Por ese motivo, instó a poner empeño en la resolución de la cuestión ambiental ya que, según el dirigente “la demora en la aplicación de medidas climáticas costará cada año mucho más en concepto de vidas y medios de subsistencia perdidos, negocios paralizados y economías dañadas”. “El mayor costo es el de no hacer nada”, aseveró el funcionario.

A partir de este diagnóstico, desde las Naciones Unidas proponen una serie de medidas enfocadas en la recuperación del medioambiente, reclamando que los billones destinados a superar la crisis creada por el Covid-19 sean utilizados para generar nuevos empleos y negocios mediante una transición limpia y ecológica; y que el dinero de los contribuyentes sea invertido en la creación de empleos “verdes” y en un crecimiento sostenible e inclusivo. Solicitan también finalizar con los subsidios a los combustibles fósiles, penalizando a las empresas que continúen con la emisión de carbono y, por último, exhortan al sistema financiero mundial a que tenga en cuenta los riesgos y oportunidades vinculados al clima y definan sus estrategias de acuerdo con ello.

Sin dudas, la nueva conciencia medioambiental se ha visto fortalecida en esta emergencia mundial, por ello, resuena de manera especial la iniciativa de la Ong Circular Influence, que convoca a expertos capaces de desarrollar productos, servicios y sistemas innovadores para ponerlos en el mercado, y reforzar su impacto en la sociedad. Se trata del “ClimateLaunchpad”, el laboratorio más grande en el mundo de “ideas verdes” y al cual en 2020 han sido convocados por primera vez Argentina y Uruguay. Las 8 ideas de ambos países que persigan el mayor impacto climático serán invitadas a un encuentro de medio día, 100% en línea, para desarrollar una plataforma de lanzamiento de primer nivel con la ayuda de mentores y líderes especializados en el tema. La inscripción está abierta hasta el próximo 14 de junio y el proyecto ganador recibirá 10.000 euros. Hay premios también para el segundo (5.000 euros) y el tercero (2.500). En las seis ediciones anteriores, la competencia generó unas 6.500 ideas que resultaron en la generación de 1.900 empresas sustentables y casi 10.000 empleos.

El momento es propicio para estimular la mirada ecológica, un concepto fuertemente apoyado por centennials y millenials, mucho más permeables que las generaciones anteriores al enfoque de una producción y consumo amigables con el medioambiente.

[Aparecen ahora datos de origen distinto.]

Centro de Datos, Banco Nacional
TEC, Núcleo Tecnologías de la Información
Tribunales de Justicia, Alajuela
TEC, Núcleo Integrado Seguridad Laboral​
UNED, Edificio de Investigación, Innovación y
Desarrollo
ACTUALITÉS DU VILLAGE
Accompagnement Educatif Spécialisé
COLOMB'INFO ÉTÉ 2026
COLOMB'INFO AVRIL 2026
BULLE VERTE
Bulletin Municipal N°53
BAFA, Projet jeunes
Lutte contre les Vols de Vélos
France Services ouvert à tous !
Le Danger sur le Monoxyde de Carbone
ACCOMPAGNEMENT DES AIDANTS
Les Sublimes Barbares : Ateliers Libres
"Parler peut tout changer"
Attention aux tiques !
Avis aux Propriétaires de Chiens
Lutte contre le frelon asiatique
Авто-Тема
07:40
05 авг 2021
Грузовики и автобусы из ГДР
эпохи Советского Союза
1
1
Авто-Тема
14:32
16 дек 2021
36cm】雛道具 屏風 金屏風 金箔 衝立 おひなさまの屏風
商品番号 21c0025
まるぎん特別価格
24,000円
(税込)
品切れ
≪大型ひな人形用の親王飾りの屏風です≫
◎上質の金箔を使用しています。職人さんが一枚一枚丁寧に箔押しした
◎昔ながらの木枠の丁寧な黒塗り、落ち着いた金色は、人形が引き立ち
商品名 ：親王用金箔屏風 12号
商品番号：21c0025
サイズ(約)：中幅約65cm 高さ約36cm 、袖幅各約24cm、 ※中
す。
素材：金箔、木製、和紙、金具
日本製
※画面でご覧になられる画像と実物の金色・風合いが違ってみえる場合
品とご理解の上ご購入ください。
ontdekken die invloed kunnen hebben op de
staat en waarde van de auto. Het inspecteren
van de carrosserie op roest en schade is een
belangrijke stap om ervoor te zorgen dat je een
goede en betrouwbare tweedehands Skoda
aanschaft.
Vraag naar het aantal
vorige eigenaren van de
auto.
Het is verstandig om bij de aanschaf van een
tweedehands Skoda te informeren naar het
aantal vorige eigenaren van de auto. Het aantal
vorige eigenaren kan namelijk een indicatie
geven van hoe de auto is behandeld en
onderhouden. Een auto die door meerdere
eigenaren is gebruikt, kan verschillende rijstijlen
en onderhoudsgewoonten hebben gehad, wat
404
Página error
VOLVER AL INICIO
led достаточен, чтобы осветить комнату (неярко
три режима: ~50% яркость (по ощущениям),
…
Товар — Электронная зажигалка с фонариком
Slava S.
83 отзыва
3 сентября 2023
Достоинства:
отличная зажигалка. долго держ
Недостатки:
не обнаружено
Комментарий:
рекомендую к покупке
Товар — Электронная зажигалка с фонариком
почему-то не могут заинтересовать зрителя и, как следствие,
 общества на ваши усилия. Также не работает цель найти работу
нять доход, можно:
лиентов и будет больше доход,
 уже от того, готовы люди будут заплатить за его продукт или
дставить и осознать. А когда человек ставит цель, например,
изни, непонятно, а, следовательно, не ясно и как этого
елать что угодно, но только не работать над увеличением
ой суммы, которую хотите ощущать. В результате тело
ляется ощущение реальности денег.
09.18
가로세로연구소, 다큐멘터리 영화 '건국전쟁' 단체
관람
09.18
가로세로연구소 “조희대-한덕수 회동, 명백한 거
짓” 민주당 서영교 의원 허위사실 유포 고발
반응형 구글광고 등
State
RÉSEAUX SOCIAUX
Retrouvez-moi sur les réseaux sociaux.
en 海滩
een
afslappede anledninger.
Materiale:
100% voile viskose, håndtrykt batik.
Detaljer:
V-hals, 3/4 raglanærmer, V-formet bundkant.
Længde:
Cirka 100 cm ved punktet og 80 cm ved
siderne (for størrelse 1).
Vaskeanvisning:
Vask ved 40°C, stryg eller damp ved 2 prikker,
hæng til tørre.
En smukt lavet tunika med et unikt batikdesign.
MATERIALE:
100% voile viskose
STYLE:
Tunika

Experiencias como la que estamos atravesando demuestran que el tema ambiental es mucho más que una moda, más que una leve preocupación de jóvenes bien pensantes y amantes de los viajes, expresando una preocupación global en desmedro de los acuciantes problemas locales. La preocupación ambiental atraviesa el corazón del modo de producción capitalista, y es capaz de herirlo de muerte.

La revolución ecológica ya empezó. Tengo la esperanza de que los jóvenes actuales lograrán derrumbar las estructuras que resistieron a guerras y rebeliones anteriores, y en lugar de utilizar armas desplegaran sus alas con el modo sutil que habilita la tecnología, tan pulcro y leve como el aleteo de una mariposa.